## Excerpt provided
· · · ·

This article was first published in The Fifth Estate.

The truth about jobs of the future is that they are complex and need integrated land use.

The recent debate on the Greater Sydney Commission’s policy on the management of Sydney’s industrially-zoned lands is welcome as it means an important but neglected strategic planning issue is finally getting the attention it deserves.

In the 2018 paper, A Metropolis that Works, the Greater Sydney Commission acknowledges that industrial precincts have long been considered “land in waiting” for residential development in Sydney.

This has been done without truly understanding the role these varied precincts play in the functioning of the urban economy. The GSC has taken the lead in developing an evidence base so that more informed decisions can be made to guide the long-term shape of Greater Sydney.

The release of A Metropolis of Three Cities – and the GSC’s position on how Sydney manages its industrially-zoned land – provides an important point of reflection as we consider whether the “business as usual” approach to industrial land management applied in the past is the most effective means of delivering the type of metropolis we want Sydney to be in the future.

Delivering new homes to meet a growing population by consuming the places that provide a diverse range of services for Sydney’s future population is a sort of planning equivalent of a pyrrhic victory. Sydney residents may get new homes, but in so doing, we significantly compromise the ability for the city to provide the breadth of services needed to support these future residents.

· · · ·

## Dataset rows
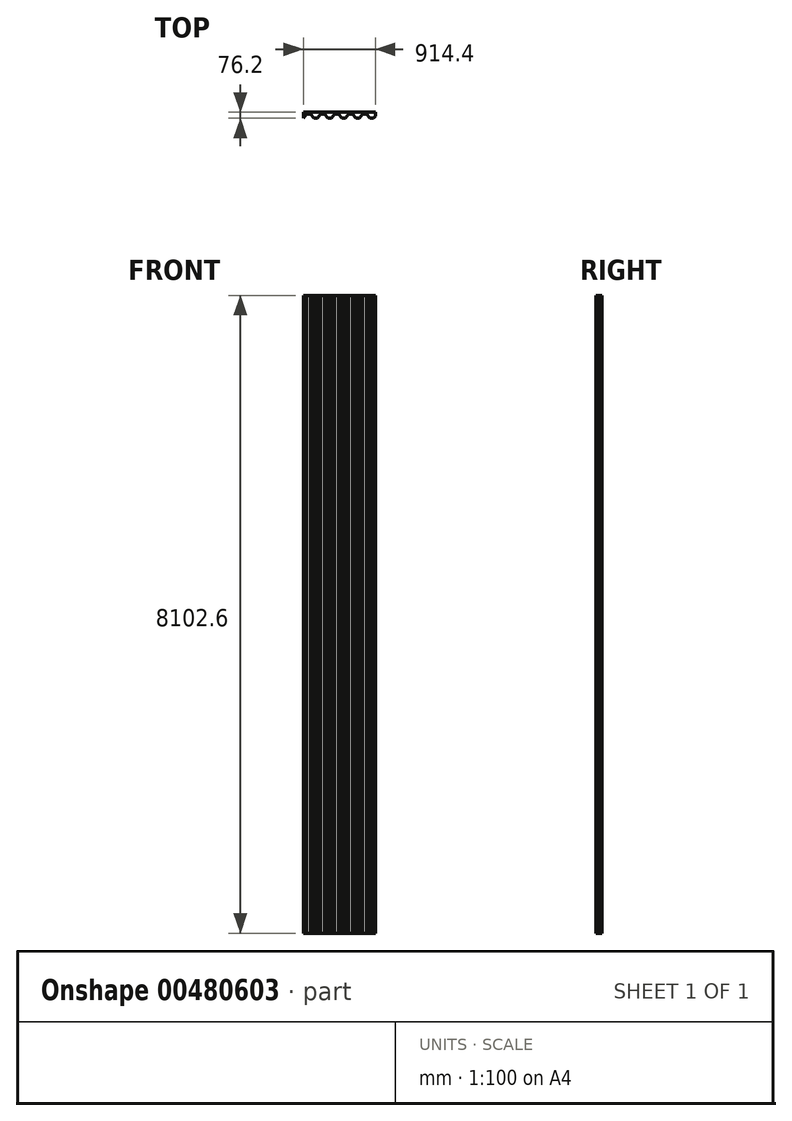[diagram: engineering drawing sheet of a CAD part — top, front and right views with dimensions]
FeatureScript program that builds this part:
annotation { "Feature Type Name" : "Feature", "Feature Type Description" : "" }
export const myFeature = defineFeature(function(context is Context, id is Id, definition is map)
    precondition{}
    {
        {
            var Q0;
            Q0=qCreatedBy(makeId("Top.planeOp"),FACE);
            var sketch = newSketch(context, id + "F0", { "sketchPlane" : qUnion([Q0])});
            skLineSegment(sketch, "E0.bottom", {"start": v(457.2, -50.8) * mm, "end": v(-457.2, -50.8) * mm});
            skLineSegment(sketch, "E0.top", {"start": v(457.2, 50.8) * mm, "end": v(-457.2, 50.8) * mm});
            skLineSegment(sketch, "E0.left", {"start": v(457.2, -50.8) * mm, "end": v(457.2, 50.8) * mm});
            skLineSegment(sketch, "E0.right", {"start": v(-457.2, -50.8) * mm, "end": v(-457.2, 50.8) * mm});
            skPoint(sketch, "E0.middle", {"position": v(0, 0) * mm});
            skSolve(sketch);
        }
        {
            var Q0;
            Q0=qSketchRegion(id+"F0",true);
            extrude(context, id + "F1", {"entities" : qUnion([Q0]), "depth" : 8102.6 * mm});
        }
        {
            var Q0;
            Q0=makeQuery(id+"F1.opExtrude","CAP_FACE",FACE,{"disambiguationData":[OSD([sQuery(id+"F0.wireOp",EDGE,"E0.bottom"),sQuery(id+"F0.wireOp",EDGE,"E0.top"),sQuery(id+"F0.wireOp",EDGE,"E0.left"),sQuery(id+"F0.wireOp",EDGE,"E0.right")])],"isStart":false});
            var sketch = newSketch(context, id + "F2", { "sketchPlane" : qUnion([Q0])});
            skLineSegment(sketch, "E1", {"start": v(-457.2, 0) * mm, "end": v(-457.2, 25.4) * mm, "construction": true});
            skLineSegment(sketch, "E2", {"start": v(-457.2, 0) * mm, "end": v(-457.2, -25.4) * mm, "construction": true});
            skLineSegment(sketch, "E3", {"start": v(-457.2, -25.4) * mm, "end": v(-414.57, 25.4) * mm});
            skLineSegment(sketch, "E4", {"start": v(-414.57, 25.4) * mm, "end": v(-363.77, 25.4) * mm});
            skLineSegment(sketch, "E5", {"start": v(-363.77, 25.4) * mm, "end": v(-321.15, -25.4) * mm});
            skLineSegment(sketch, "E6", {"start": v(-321.15, -25.4) * mm, "end": v(-279.4, -25.4) * mm});
            skLineSegment(sketch, "E7.1.0.0", {"start": v(-279.4, -25.4) * mm, "end": v(-236.77, 25.4) * mm});
            skLineSegment(sketch, "E7.1.0.1", {"start": v(-236.77, 25.4) * mm, "end": v(-185.97, 25.4) * mm});
            skLineSegment(sketch, "E7.1.0.2", {"start": v(-185.97, 25.4) * mm, "end": v(-143.35, -25.4) * mm});
            skLineSegment(sketch, "E7.1.0.3", {"start": v(-143.35, -25.4) * mm, "end": v(-101.6, -25.4) * mm});
            skLineSegment(sketch, "E7.2.0.0", {"start": v(-101.6, -25.4) * mm, "end": v(-58.97, 25.4) * mm});
            skLineSegment(sketch, "E7.2.0.1", {"start": v(-58.97, 25.4) * mm, "end": v(-8.17, 25.4) * mm});
            skLineSegment(sketch, "E7.2.0.2", {"start": v(-8.17, 25.4) * mm, "end": v(34.45, -25.4) * mm});
            skLineSegment(sketch, "E7.2.0.3", {"start": v(34.45, -25.4) * mm, "end": v(76.2, -25.4) * mm});
            skLineSegment(sketch, "E7.3.0.0", {"start": v(76.2, -25.4) * mm, "end": v(118.83, 25.4) * mm});
            skLineSegment(sketch, "E7.3.0.1", {"start": v(118.83, 25.4) * mm, "end": v(169.63, 25.4) * mm});
            skLineSegment(sketch, "E7.3.0.2", {"start": v(169.63, 25.4) * mm, "end": v(212.25, -25.4) * mm});
            skLineSegment(sketch, "E7.3.0.3", {"start": v(212.25, -25.4) * mm, "end": v(254, -25.4) * mm});
            skLineSegment(sketch, "E7.4.0.0", {"start": v(254, -25.4) * mm, "end": v(296.63, 25.4) * mm});
            skLineSegment(sketch, "E7.4.0.1", {"start": v(296.63, 25.4) * mm, "end": v(347.43, 25.4) * mm});
            skLineSegment(sketch, "E7.4.0.2", {"start": v(347.43, 25.4) * mm, "end": v(390.05, -25.4) * mm});
            skLineSegment(sketch, "E7.4.0.3", {"start": v(390.05, -25.4) * mm, "end": v(431.8, -25.4) * mm});
            skLineSegment(sketch, "E7.5.0.0", {"start": v(431.8, -25.4) * mm, "end": v(457.2, 4.87) * mm});
            skLineSegment(sketch, "E7.direction1", {"start": v(-457.2, -25.4) * mm, "end": v(-279.4, -25.4) * mm, "construction": true});
            skPoint(sketch, "E8", {"position": v(457.2, 4.87) * mm});
            skPoint(sketch, "E9.orphan", {"position": v(474.43, 25.4) * mm});
            skSolve(sketch);
        }
        {
            var Q0;
            Q0=qSketchRegion(id+"F2",true);
            var Q1;
            {var subQ2=sQuery(id+"F2.wireOp",EDGE,"E3");Q1=makeQuery(id+"F2.imprint","IMPRINT",FACE,{"disambiguationData":[TD([[makeQuery(id+"F2.imprint","IMPRINT",EDGE,{"derivedFrom":subQ2}),-1.0]])]});}
            extrude(context, id + "F3", {"entities" : qUnion([Q0, Q1]), "operationType" : NewBodyOperationType.REMOVE, "endBound" : BoundingType.THROUGH_ALL, "oppositeDirection" : true, "depth" : 25.4 * mm});
        }
    });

· · · ·

## Problem set
1/ Using the article on Sydney's industrially-zoned land, decide whether each statement agrees with it: (a) The Greater Sydney Commission's 2018 paper is titled A Metropolis that Works. (b) Sydney's industrial precincts have long been seen as land kept permanently for industry. (c) The Greater Sydney Commission has left the work of building an evidence base to others. Answer yes or no for each and quote the words from the article that settle it.
2/ Extend the article on Sydney's industrially-zoned land, starting right after its last sentence.
The rows have no role in this exercise.

## Outputs for the tasks
1/
(a) Yes: "In the 2018 paper, A Metropolis that Works, the Greater Sydney Commission acknowledges"
(b) No: "industrial precincts have long been considered “land in waiting” for residential development in Sydney."
(c) No: "The GSC has taken the lead in developing an evidence base"

2/
Perhaps this sounds alarmist. However, while strategic planning must constantly look forward towards an aspirational future it must do this through the lens of the public interest.

The ongoing conversion of industrial areas to residential or mixed use places displaces currently functional land uses that will almost certainly not reappear in established areas. While these may be “low value” compared with “high value” residential uses, they often serve a local population or business network.

The onus on strategic planning then is to interrogate whether the loss of one type of land use (industrial precincts) to provide for another (residential and other mixed use developments) represents a true net community benefit.

The GSC’s policy on industrial lands has come at a critical juncture in Sydney’s planning timeline. This period of reflection and debate provides us with an invaluable opportunity to truly understand the costs and benefits of business as usual development.

Those opposed to the GSC policy position often use the reductive argument that “jobs are changing” to argue why industrial precincts free of residential encroachment should change. This, however, demonstrates a continued failure to understand the complex ecosystem of an urban economy – a failure that the GSC has been actively committed to redressing through their evidence-led approach.

Jobs might be changing but we’ll still need industrial and urban services land

No city in the world comprises solely of office jobs. The knowledge economy still requires services that cannot locate in the CBD. Or a retail centre.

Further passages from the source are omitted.